# [Document layout detection data]
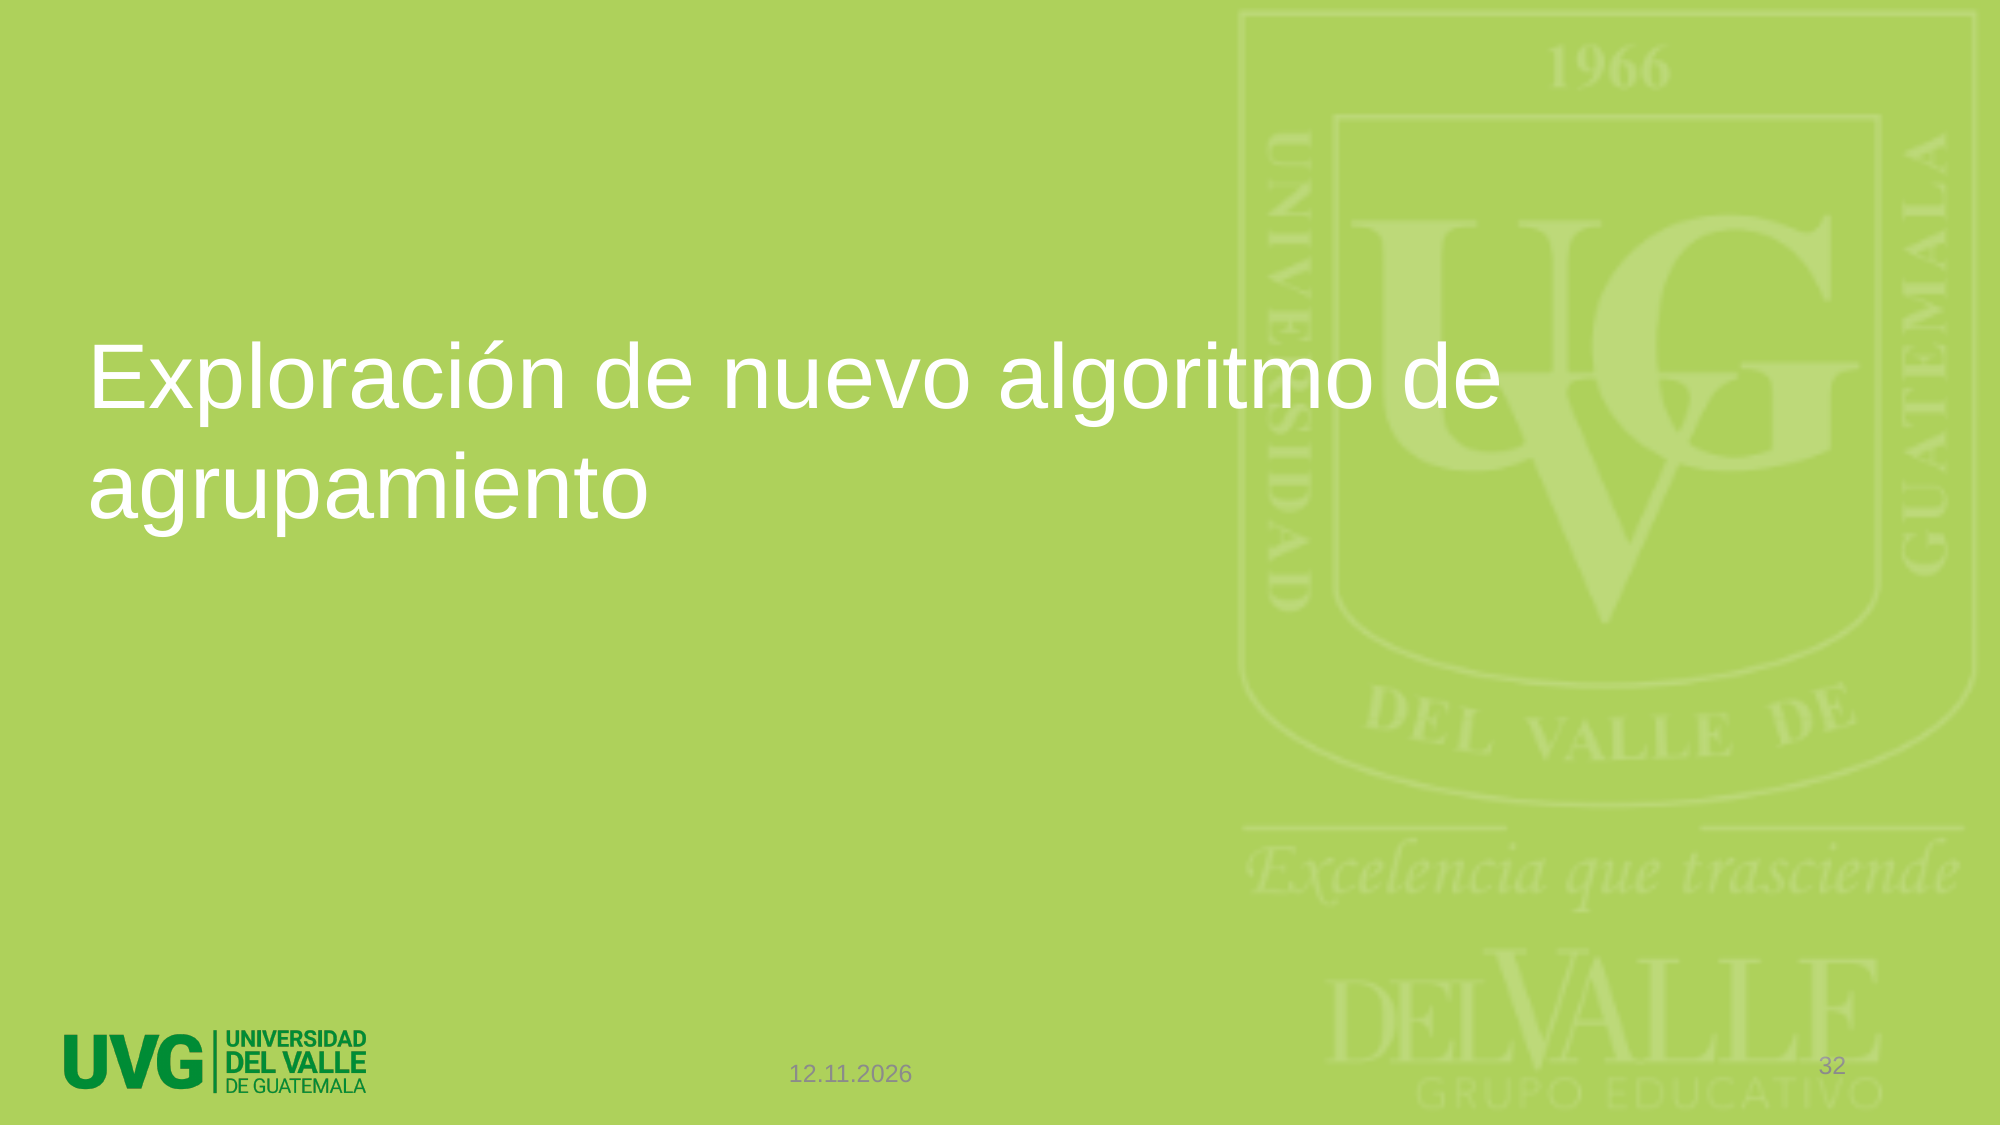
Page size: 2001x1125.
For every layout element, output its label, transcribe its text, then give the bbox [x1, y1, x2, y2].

title Exploración de nuevo algoritmo de agrupamiento [72, 308, 1933, 546]
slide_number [773, 1042, 1224, 1103]
slide_number 32 [1411, 1034, 1862, 1095]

# [Directions]
In the copy, every entry must appear exactly as written, and no picture may appear.

# [Your solution]
Page size: 2001x1125.
For every layout element, output its label, transcribe its text, then give the bbox [x1, y1, x2, y2].

title Exploración de nuevo algoritmo de agrupamiento [72, 308, 1933, 546]
slide_number [773, 1042, 1224, 1103]
slide_number 32 [1411, 1034, 1862, 1095]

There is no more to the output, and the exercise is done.